Reading text:
-- Opening Marker --

Column: While we were dealing with the water crisis…

Paul Rozycki

By Paul Rozycki

As Flint works its way through its water crisis, the range of problems seem overwhelming. Every time it looks like we’ve solved one problem, another rears its head.

At first it seemed that all we needed to do was replace the old lead pipes in the homes that had them, as difficult and expensive as that might be. But getting the lead out of the water may be more complex than simply replacing lead pipes—some of the homes with the highest lead levels had copper plumbing rather than lead. It also seems that there may be problems with galvanized pipes or fixtures inside the houses.

For as encouraging as Mayor Weaver’s Fast Start program has been, right now it looks like it’s time to say ‘not so fast’ and make sure we are tackling the real cause of Flint’s problems, before we invest all the money and effort in digging up the city.

To be sure, that will not sit well with an understandably impatient city that has been waiting too many months for a lasting solution to endless cases of bottled water, expert reports, celebrity visits and political promises. The impatience, frustration and anger is justifiable as the city tries to work its way through each new problem.

But it will happen. It won’t be quick or easy, but it should be done right.

Having said that, all is not gloom and doom in Flint. Some of our more positive stories have been submerged in the Water Crisis stories. (I told you a few months ago it was hard to get away from these water analogies.)

The Karegnondi Pipeline

One of the best good news stories that’s been overlooked is the impending completion of the Karegnondi Pipeline–the 70-mile-long pipeline that will connect Genesee, Lapeer and Sanilac counties to a dependable source of Lake Huron water.

-- Closing Marker --

Data listing:
-- Opening Marker --

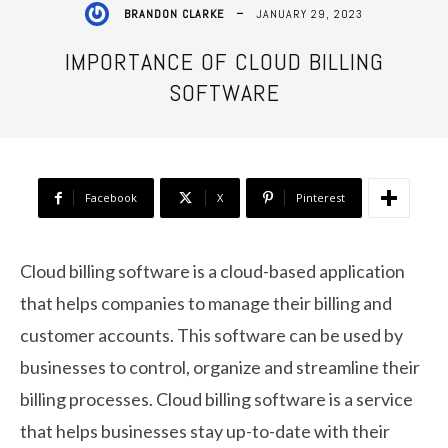
JANUARY 29, 2023
BRANDON CLARKE
IMPORTANCE OF CLOUD BILLING
SOFTWARE
Facebook
X
Pinterest
Cloud billing software is a cloud-based application
that helps companies to manage their billing and
customer accounts. This software can be used by
businesses to control, organize and streamline their
billing processes. Cloud billing software is a service
that helps businesses stay up-to-date with their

-- Closing Marker --

Activities:
1. List every county that the column on Flint's water crisis says the Karegnondi Pipeline will connect to Lake Huron water.
2. Echo the column on Flint's water crisis word for word, between "As Flint works" and "inside the houses.", inclusive.
The records are separate material, distinct from the column.

Results of the exercise:
1. Genesee, Lapeer, Sanilac

2.
As Flint works its way through its water crisis, the range of problems seem overwhelming. Every time it looks like we’ve solved one problem, another rears its head.

At first it seemed that all we needed to do was replace the old lead pipes in the homes that had them, as difficult and expensive as that might be. But getting the lead out of the water may be more complex than simply replacing lead pipes—some of the homes with the highest lead levels had copper plumbing rather than lead. It also seems that there may be problems with galvanized pipes or fixtures inside the houses.